[[ RECORDS open ]]
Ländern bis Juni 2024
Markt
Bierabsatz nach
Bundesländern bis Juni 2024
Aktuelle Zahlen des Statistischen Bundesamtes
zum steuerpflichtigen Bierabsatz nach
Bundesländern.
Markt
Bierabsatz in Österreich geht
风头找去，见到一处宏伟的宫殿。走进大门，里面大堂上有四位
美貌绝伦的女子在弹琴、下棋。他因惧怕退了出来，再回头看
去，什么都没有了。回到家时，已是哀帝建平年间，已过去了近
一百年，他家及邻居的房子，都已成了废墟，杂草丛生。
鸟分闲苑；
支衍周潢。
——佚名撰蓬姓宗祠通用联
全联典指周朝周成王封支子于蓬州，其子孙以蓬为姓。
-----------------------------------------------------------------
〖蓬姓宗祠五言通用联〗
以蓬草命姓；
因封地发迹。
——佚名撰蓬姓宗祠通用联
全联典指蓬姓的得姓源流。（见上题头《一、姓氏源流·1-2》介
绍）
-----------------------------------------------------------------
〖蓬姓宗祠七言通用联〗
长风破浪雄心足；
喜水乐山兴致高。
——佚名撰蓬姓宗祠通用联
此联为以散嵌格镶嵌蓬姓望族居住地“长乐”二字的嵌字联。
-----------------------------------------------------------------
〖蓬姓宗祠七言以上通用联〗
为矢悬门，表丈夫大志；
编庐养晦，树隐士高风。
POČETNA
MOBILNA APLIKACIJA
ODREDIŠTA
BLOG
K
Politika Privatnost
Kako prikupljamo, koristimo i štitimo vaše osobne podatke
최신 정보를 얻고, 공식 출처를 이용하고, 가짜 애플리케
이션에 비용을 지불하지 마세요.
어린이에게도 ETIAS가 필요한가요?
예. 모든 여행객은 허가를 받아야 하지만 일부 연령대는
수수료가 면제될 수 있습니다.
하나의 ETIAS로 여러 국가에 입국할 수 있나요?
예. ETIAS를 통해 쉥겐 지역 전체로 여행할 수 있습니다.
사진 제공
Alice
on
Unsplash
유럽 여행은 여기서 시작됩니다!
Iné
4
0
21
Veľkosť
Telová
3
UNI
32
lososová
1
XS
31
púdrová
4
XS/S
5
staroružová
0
[[ RECORDS closed ]]
[[ RECORDS open ]]
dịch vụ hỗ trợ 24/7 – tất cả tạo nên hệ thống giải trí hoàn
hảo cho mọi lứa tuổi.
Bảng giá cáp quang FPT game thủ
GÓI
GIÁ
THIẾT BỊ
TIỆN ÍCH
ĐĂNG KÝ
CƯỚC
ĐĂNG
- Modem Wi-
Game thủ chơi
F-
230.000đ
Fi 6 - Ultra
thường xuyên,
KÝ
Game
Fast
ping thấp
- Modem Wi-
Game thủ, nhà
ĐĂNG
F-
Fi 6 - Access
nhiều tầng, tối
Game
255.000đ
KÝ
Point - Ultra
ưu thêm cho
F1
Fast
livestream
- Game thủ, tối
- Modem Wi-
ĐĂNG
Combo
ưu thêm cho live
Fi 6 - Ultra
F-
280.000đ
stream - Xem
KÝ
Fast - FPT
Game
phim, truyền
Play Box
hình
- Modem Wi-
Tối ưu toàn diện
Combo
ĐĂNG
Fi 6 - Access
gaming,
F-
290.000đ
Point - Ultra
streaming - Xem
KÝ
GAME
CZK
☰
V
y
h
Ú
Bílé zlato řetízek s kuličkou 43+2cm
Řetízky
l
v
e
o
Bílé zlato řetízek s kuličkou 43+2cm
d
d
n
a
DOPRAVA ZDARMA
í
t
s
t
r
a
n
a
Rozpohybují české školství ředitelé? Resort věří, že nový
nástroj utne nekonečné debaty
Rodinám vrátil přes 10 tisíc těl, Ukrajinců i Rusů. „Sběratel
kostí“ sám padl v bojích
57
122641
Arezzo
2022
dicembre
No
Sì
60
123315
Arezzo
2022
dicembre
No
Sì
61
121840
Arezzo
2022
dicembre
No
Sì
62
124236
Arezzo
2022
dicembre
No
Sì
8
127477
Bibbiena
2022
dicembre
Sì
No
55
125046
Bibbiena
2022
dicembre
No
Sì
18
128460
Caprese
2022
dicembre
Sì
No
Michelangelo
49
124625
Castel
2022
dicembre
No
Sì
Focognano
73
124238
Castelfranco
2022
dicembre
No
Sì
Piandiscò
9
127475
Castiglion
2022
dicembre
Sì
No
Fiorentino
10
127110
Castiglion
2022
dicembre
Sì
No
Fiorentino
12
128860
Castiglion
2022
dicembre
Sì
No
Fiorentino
[[ RECORDS closed ]]
- WORK INSTRUCTIONS:
How many lines in the records above contain the word "Bierabsatz"? Give only the number.

- REPLY:
3